Local government officials often respond to traffic safety concerns after a public outcry over injuries or deaths from auto or pedestrian accidents. At least one Cook County community is not waiting until a crash occurs to take action. Orland Park is stepping up enforcement of a state law that local residents complain village drivers are ignoring.
Illinois lawmakers upgraded a traffic law three years ago that changed how drivers should respond to people on foot. Drivers must stop completely — not just slow down and yield — for people in a crosswalk. Chicago motorists who violate the law may be fined as much as $500. Orland Park is hoping enhanced police monitoring helps to prevent pedestrian accidents.
Public safety officials and village police won’t wait until pleasant seasonal weather swells the population of Orland Park walkers. The project will focus on five intersections, including crossroads frequented by students and Metra Train travelers. Local authorities will step up enforcement as soon as new signs are posted and fresh crosswalk paint is applied.
Police throughout the state have the authority to issue tickets for crosswalk rule violators. Orland Park officials think driver warnings may be enough to effect a change in bad habits.
Warnings and fines are not the only consequences for negligent drivers. Serious criminal charges may follow when a traffic law violation leads to injury or death.

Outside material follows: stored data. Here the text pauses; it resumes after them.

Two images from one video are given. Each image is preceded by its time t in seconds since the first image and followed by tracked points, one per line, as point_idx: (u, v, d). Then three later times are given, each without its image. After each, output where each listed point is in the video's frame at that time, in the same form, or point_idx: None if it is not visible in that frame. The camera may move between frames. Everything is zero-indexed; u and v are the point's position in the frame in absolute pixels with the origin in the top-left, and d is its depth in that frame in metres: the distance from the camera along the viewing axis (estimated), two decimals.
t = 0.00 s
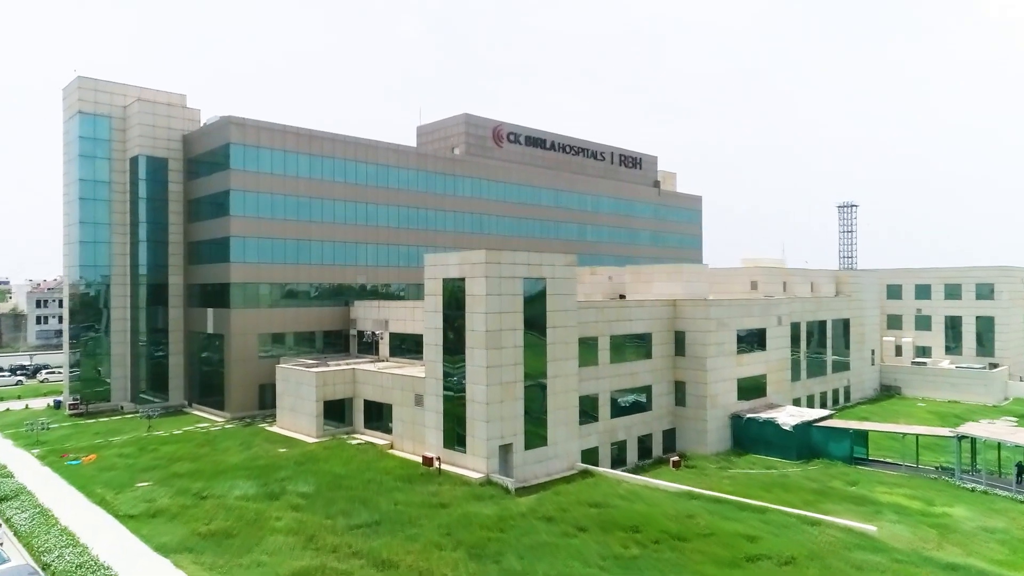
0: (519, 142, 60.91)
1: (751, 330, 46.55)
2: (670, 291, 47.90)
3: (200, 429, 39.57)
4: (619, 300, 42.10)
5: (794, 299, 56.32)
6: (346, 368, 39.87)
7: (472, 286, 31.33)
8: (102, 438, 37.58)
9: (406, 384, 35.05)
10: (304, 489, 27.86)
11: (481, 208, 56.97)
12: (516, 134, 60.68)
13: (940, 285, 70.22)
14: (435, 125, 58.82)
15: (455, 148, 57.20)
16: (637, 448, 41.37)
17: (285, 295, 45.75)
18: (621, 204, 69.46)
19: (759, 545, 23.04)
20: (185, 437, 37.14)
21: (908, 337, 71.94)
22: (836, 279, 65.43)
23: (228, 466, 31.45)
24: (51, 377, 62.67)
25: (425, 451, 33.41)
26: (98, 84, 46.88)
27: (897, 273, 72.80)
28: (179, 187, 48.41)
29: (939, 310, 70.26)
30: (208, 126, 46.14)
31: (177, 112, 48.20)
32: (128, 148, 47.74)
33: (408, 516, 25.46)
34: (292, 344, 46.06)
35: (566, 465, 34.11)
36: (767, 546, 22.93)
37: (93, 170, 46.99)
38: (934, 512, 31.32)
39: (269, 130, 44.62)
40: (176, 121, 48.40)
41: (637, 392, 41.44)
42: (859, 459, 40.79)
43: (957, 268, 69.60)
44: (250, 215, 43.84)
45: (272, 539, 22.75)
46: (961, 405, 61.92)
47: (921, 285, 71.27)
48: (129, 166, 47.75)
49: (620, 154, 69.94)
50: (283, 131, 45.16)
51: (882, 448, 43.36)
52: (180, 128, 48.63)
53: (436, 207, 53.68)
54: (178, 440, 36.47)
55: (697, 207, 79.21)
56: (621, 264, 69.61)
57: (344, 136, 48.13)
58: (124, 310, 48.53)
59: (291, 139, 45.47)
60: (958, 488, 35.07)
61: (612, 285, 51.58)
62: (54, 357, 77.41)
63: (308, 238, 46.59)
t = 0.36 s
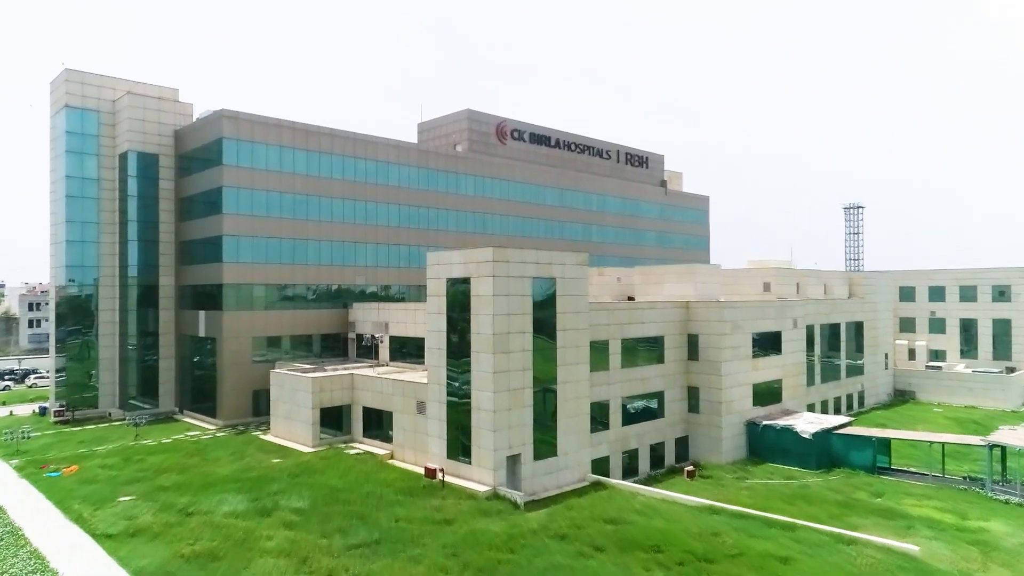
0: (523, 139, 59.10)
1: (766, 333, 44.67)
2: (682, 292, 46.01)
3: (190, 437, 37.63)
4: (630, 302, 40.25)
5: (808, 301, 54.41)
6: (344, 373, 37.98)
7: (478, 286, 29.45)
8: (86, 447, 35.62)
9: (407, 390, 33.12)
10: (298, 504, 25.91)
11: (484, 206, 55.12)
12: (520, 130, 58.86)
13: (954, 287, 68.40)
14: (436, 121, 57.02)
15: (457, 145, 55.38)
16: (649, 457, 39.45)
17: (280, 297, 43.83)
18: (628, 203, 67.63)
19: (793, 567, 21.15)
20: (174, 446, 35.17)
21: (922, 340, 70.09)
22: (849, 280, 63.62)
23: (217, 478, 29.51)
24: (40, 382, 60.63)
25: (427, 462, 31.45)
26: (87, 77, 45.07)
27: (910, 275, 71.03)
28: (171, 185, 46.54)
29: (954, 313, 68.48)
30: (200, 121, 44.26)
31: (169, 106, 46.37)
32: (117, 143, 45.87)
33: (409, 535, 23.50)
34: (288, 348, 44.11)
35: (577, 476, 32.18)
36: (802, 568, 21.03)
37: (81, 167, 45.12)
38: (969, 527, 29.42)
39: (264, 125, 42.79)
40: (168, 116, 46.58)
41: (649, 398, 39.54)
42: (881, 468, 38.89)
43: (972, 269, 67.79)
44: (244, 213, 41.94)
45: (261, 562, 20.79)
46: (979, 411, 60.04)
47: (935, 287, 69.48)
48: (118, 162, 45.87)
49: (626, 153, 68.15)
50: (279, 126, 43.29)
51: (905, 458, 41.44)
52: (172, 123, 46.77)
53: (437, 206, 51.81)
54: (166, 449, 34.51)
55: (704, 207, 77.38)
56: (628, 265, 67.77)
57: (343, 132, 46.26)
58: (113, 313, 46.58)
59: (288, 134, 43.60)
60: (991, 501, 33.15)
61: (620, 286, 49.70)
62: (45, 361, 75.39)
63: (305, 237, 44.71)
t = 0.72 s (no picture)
0: (527, 137, 57.33)
1: (783, 337, 42.84)
2: (694, 295, 44.17)
3: (179, 448, 35.69)
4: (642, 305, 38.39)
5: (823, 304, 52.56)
6: (342, 380, 36.10)
7: (484, 288, 27.60)
8: (68, 459, 33.65)
9: (409, 399, 31.23)
10: (291, 523, 23.99)
11: (487, 206, 53.33)
12: (524, 128, 57.09)
13: (969, 290, 66.66)
14: (438, 118, 55.26)
15: (459, 143, 53.61)
16: (662, 468, 37.54)
17: (276, 300, 41.94)
18: (634, 204, 65.87)
19: None
20: (161, 458, 33.23)
21: (936, 344, 68.32)
22: (862, 283, 61.86)
23: (206, 493, 27.61)
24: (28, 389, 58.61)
25: (430, 475, 29.54)
26: (74, 70, 43.26)
27: (923, 278, 69.30)
28: (162, 183, 44.69)
29: (969, 316, 66.76)
30: (192, 116, 42.40)
31: (160, 101, 44.60)
32: (106, 140, 44.04)
33: (412, 558, 21.56)
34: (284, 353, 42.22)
35: (589, 489, 30.28)
36: None
37: (68, 164, 43.27)
38: (1009, 545, 27.57)
39: (259, 120, 40.99)
40: (158, 111, 44.80)
41: (662, 405, 37.67)
42: (906, 479, 37.01)
43: (987, 271, 66.07)
44: (237, 212, 40.08)
45: None
46: (997, 417, 58.24)
47: (949, 289, 67.75)
48: (107, 160, 44.01)
49: (632, 152, 66.41)
50: (274, 121, 41.48)
51: (929, 468, 39.56)
52: (163, 119, 44.97)
53: (439, 205, 50.01)
54: (153, 461, 32.57)
55: (711, 208, 75.60)
56: (635, 268, 65.96)
57: (340, 127, 44.44)
58: (101, 317, 44.64)
59: (283, 130, 41.78)
60: None
61: (629, 289, 47.87)
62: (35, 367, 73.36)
63: (302, 238, 42.87)
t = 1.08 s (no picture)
0: (532, 135, 55.84)
1: (798, 341, 41.29)
2: (706, 298, 42.63)
3: (170, 458, 34.09)
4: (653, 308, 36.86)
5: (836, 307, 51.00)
6: (340, 387, 34.52)
7: (491, 290, 26.07)
8: (53, 470, 32.03)
9: (411, 407, 29.65)
10: (286, 542, 22.40)
11: (490, 206, 51.83)
12: (528, 126, 55.61)
13: (983, 293, 65.13)
14: (440, 116, 53.80)
15: (462, 141, 52.12)
16: (675, 478, 35.95)
17: (272, 303, 40.35)
18: (640, 204, 64.38)
19: None
20: (150, 469, 31.64)
21: (948, 348, 66.77)
22: (875, 285, 60.30)
23: (195, 507, 26.01)
24: (17, 394, 56.96)
25: (433, 488, 27.93)
26: (62, 65, 41.75)
27: (935, 280, 67.77)
28: (154, 182, 43.21)
29: (982, 320, 65.23)
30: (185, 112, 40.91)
31: (152, 97, 43.15)
32: (96, 136, 42.54)
33: None
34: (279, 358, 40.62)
35: (601, 503, 28.69)
36: None
37: (57, 162, 41.75)
38: None
39: (255, 116, 39.48)
40: (150, 107, 43.32)
41: (675, 413, 36.11)
42: (929, 489, 35.50)
43: (1002, 274, 64.56)
44: (232, 212, 38.54)
45: None
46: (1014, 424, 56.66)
47: (962, 292, 66.24)
48: (97, 157, 42.51)
49: (639, 151, 64.94)
50: (271, 117, 39.97)
51: (952, 479, 37.95)
52: (155, 115, 43.47)
53: (441, 205, 48.51)
54: (141, 473, 30.94)
55: (717, 209, 74.11)
56: (641, 270, 64.46)
57: (339, 124, 42.91)
58: (90, 320, 43.05)
59: (280, 126, 40.28)
60: None
61: (638, 291, 46.34)
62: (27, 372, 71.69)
63: (298, 239, 41.31)
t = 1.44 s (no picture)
0: (536, 134, 54.31)
1: (815, 346, 39.69)
2: (719, 301, 41.05)
3: (160, 469, 32.38)
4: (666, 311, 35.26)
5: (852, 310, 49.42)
6: (339, 394, 32.87)
7: (500, 291, 24.44)
8: (35, 482, 30.30)
9: (413, 416, 27.99)
10: (279, 564, 20.70)
11: (494, 206, 50.24)
12: (533, 124, 54.10)
13: (999, 295, 63.57)
14: (442, 113, 52.27)
15: (465, 139, 50.61)
16: (690, 490, 34.27)
17: (268, 307, 38.69)
18: (647, 205, 62.83)
19: None
20: (138, 481, 29.93)
21: (963, 353, 65.17)
22: (888, 288, 58.74)
23: (183, 525, 24.31)
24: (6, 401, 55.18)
25: (438, 503, 26.24)
26: (50, 58, 40.17)
27: (949, 283, 66.20)
28: (146, 180, 41.60)
29: (998, 324, 63.65)
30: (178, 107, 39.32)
31: (144, 92, 41.60)
32: (85, 133, 40.95)
33: None
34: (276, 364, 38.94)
35: (616, 518, 27.01)
36: None
37: (44, 159, 40.15)
38: None
39: (250, 111, 37.89)
40: (142, 103, 41.75)
41: (690, 421, 34.46)
42: (957, 501, 33.82)
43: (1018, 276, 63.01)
44: (226, 211, 36.91)
45: None
46: None
47: (976, 295, 64.70)
48: (86, 154, 40.90)
49: (645, 151, 63.43)
50: (267, 112, 38.39)
51: (979, 490, 36.29)
52: (146, 111, 41.89)
53: (443, 205, 46.90)
54: (127, 486, 29.23)
55: (725, 210, 72.58)
56: (648, 272, 62.85)
57: (338, 120, 41.34)
58: (78, 325, 41.35)
59: (277, 122, 38.71)
60: None
61: (648, 294, 44.72)
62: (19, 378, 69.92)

A jury in civil court bases its decision on whether negligence was present at the time a victim was harmed. The presence of a crosswalk may not sway a ruling, unless the defendant is a government entity that knew or should have known a traffic situation was unsafe.
Motorists are not the only ones who can be faulted for careless behavior or taken to court for personal injuries and deaths. Community leaders are as obligated to protect the public from hazards as drivers are bound to follow the traffic laws that governments impose upon them.